Exercise brief —
Return each line of the records below that contains the word "thời".

Saved entries:
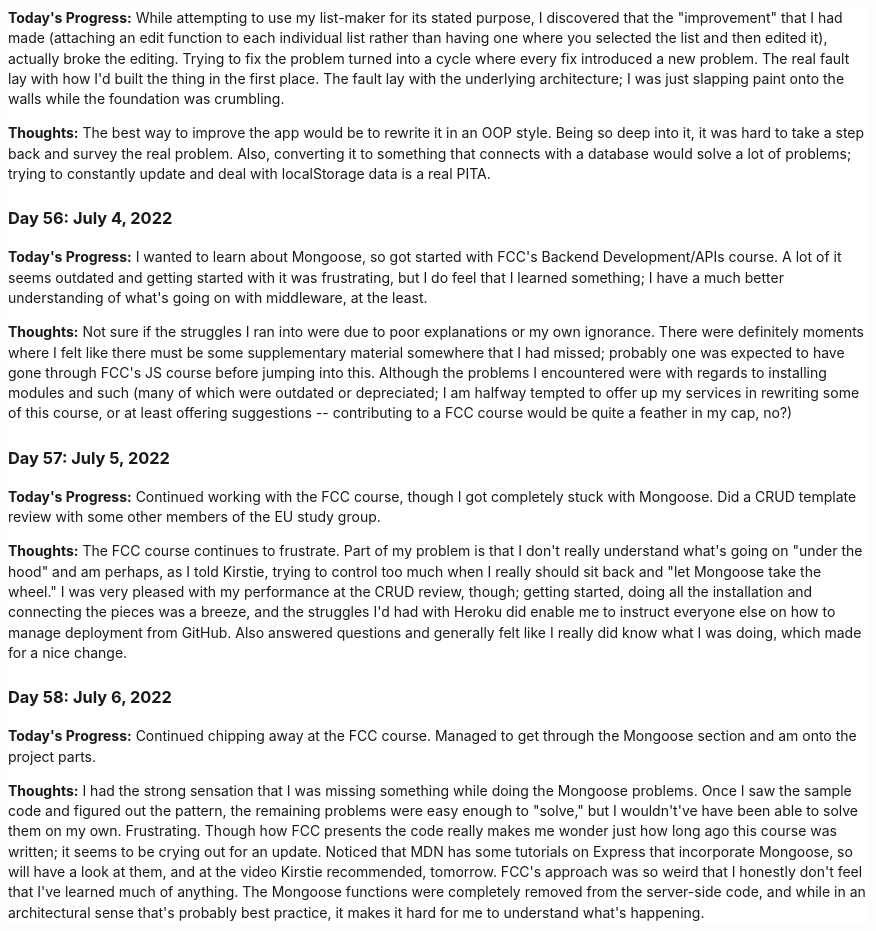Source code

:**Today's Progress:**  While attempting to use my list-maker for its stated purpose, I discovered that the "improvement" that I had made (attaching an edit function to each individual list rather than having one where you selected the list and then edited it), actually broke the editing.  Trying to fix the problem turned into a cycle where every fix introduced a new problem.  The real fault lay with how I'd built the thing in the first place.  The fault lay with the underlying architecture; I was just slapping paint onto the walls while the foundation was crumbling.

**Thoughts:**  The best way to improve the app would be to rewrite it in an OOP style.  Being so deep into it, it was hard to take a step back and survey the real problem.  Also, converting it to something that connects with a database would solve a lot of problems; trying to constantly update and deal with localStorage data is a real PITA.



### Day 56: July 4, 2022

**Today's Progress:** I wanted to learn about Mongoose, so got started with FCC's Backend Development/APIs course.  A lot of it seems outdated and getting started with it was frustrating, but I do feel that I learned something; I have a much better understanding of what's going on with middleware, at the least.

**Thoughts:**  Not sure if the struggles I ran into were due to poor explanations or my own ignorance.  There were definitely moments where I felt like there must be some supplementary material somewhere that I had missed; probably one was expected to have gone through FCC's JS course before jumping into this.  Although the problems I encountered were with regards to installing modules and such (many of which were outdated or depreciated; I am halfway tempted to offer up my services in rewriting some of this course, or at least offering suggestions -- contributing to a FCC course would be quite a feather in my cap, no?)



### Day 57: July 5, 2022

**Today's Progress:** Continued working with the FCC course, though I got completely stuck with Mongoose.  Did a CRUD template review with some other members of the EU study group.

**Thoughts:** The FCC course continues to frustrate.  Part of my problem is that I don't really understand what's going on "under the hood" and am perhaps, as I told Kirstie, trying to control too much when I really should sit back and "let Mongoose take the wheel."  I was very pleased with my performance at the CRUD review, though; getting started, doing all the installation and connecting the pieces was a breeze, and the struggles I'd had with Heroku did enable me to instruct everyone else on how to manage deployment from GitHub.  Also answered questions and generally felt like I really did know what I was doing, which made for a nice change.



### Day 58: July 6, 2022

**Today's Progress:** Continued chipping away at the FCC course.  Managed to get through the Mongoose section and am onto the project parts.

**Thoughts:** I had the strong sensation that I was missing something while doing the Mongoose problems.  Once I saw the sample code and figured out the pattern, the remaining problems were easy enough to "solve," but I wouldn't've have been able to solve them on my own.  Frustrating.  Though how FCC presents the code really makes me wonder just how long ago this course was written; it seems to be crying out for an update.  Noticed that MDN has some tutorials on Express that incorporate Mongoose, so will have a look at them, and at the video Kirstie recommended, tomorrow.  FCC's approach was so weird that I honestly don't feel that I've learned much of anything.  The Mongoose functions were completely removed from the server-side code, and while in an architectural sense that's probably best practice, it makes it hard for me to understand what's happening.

--

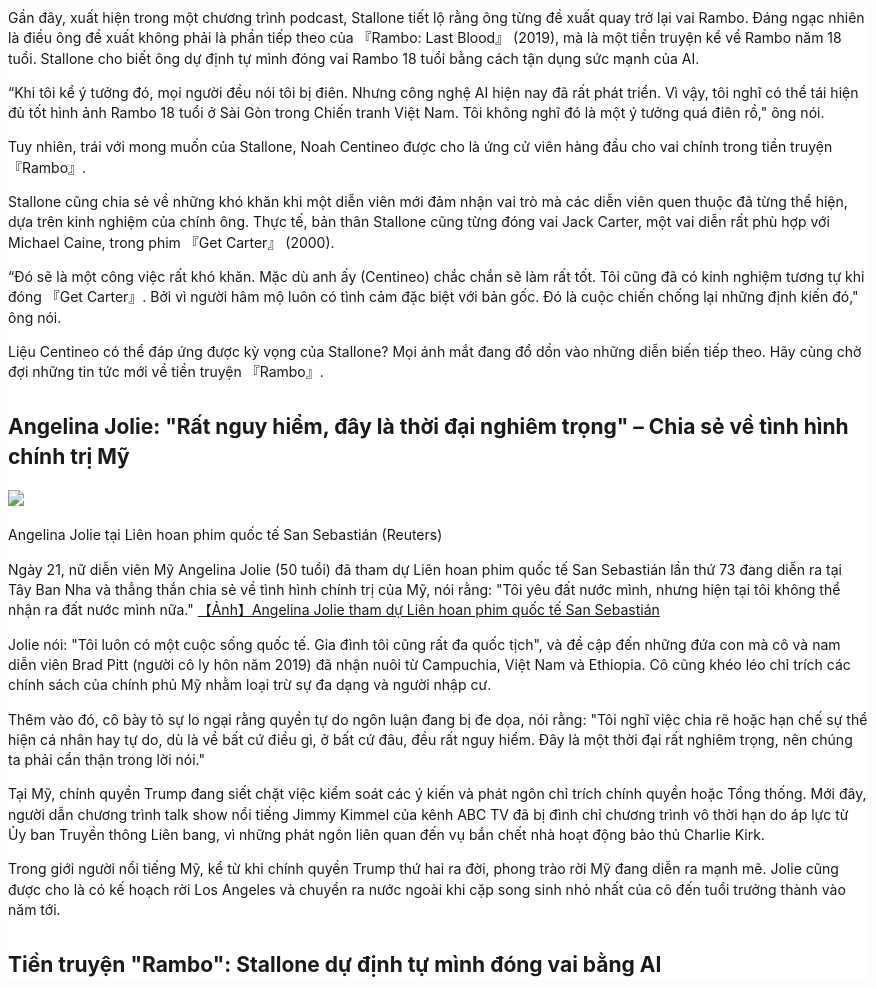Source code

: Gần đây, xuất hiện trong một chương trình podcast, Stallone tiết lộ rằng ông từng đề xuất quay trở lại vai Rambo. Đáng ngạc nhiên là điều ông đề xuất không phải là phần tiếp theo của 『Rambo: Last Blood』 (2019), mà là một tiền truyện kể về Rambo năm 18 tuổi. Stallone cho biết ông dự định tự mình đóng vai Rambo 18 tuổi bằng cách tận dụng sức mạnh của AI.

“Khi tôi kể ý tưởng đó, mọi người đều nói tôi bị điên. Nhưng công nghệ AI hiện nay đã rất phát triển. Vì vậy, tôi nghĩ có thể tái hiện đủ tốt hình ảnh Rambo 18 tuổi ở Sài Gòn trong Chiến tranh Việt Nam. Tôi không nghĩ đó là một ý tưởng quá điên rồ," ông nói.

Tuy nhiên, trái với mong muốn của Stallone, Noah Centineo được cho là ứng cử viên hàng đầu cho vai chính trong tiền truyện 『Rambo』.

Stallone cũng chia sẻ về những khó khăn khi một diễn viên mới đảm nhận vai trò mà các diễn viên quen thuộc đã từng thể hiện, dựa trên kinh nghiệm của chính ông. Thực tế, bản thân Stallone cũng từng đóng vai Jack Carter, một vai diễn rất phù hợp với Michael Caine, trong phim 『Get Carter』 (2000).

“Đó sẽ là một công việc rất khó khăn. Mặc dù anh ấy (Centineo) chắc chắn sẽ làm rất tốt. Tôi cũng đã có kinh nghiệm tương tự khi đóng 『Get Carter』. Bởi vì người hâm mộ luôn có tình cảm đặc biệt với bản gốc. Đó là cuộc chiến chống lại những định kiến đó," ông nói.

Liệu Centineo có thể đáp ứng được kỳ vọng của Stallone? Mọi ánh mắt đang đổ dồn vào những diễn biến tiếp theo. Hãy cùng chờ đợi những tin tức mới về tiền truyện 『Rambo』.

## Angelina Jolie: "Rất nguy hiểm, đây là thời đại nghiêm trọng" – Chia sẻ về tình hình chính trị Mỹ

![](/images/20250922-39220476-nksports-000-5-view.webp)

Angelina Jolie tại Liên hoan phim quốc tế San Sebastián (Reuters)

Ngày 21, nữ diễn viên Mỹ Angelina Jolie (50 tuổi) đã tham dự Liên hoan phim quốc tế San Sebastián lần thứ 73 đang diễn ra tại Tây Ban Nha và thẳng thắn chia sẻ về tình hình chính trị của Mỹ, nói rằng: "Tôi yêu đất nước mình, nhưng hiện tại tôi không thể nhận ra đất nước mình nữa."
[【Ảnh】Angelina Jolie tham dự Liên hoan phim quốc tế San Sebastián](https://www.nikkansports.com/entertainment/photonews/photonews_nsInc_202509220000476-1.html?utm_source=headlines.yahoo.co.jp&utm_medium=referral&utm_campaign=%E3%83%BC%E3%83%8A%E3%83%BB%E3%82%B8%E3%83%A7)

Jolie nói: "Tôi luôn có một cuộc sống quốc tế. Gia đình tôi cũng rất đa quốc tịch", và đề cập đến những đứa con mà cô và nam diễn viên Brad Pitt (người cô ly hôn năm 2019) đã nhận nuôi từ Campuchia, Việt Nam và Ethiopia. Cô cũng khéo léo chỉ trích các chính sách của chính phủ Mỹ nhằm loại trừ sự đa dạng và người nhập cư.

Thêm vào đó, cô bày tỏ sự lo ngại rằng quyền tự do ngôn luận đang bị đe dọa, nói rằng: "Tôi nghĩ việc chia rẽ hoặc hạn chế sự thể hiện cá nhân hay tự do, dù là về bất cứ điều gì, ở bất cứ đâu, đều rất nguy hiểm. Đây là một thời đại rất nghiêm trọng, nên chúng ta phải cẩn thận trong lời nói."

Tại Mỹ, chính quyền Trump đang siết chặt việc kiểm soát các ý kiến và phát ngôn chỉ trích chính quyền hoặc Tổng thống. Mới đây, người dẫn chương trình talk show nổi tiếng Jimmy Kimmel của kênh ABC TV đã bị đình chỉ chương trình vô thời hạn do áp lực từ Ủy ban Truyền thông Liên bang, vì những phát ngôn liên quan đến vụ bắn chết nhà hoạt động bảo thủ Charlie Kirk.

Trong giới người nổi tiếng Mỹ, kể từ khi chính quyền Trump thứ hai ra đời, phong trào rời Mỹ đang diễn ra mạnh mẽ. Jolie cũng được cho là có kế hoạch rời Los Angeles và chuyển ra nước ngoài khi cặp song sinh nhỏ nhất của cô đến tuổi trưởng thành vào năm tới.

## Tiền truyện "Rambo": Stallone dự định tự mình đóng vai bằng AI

Answer for the task —
## Angelina Jolie: "Rất nguy hiểm, đây là thời đại nghiêm trọng" – Chia sẻ về tình hình chính trị Mỹ
Thêm vào đó, cô bày tỏ sự lo ngại rằng quyền tự do ngôn luận đang bị đe dọa, nói rằng: "Tôi nghĩ việc chia rẽ hoặc hạn chế sự thể hiện cá nhân hay tự do, dù là về bất cứ điều gì, ở bất cứ đâu, đều rất nguy hiểm. Đây là một thời đại rất nghiêm trọng, nên chúng ta phải cẩn thận trong lời nói."
Tại Mỹ, chính quyền Trump đang siết chặt việc kiểm soát các ý kiến và phát ngôn chỉ trích chính quyền hoặc Tổng thống. Mới đây, người dẫn chương trình talk show nổi tiếng Jimmy Kimmel của kênh ABC TV đã bị đình chỉ chương trình vô thời hạn do áp lực từ Ủy ban Truyền thông Liên bang, vì những phát ngôn liên quan đến vụ bắn chết nhà hoạt động bảo thủ Charlie Kirk.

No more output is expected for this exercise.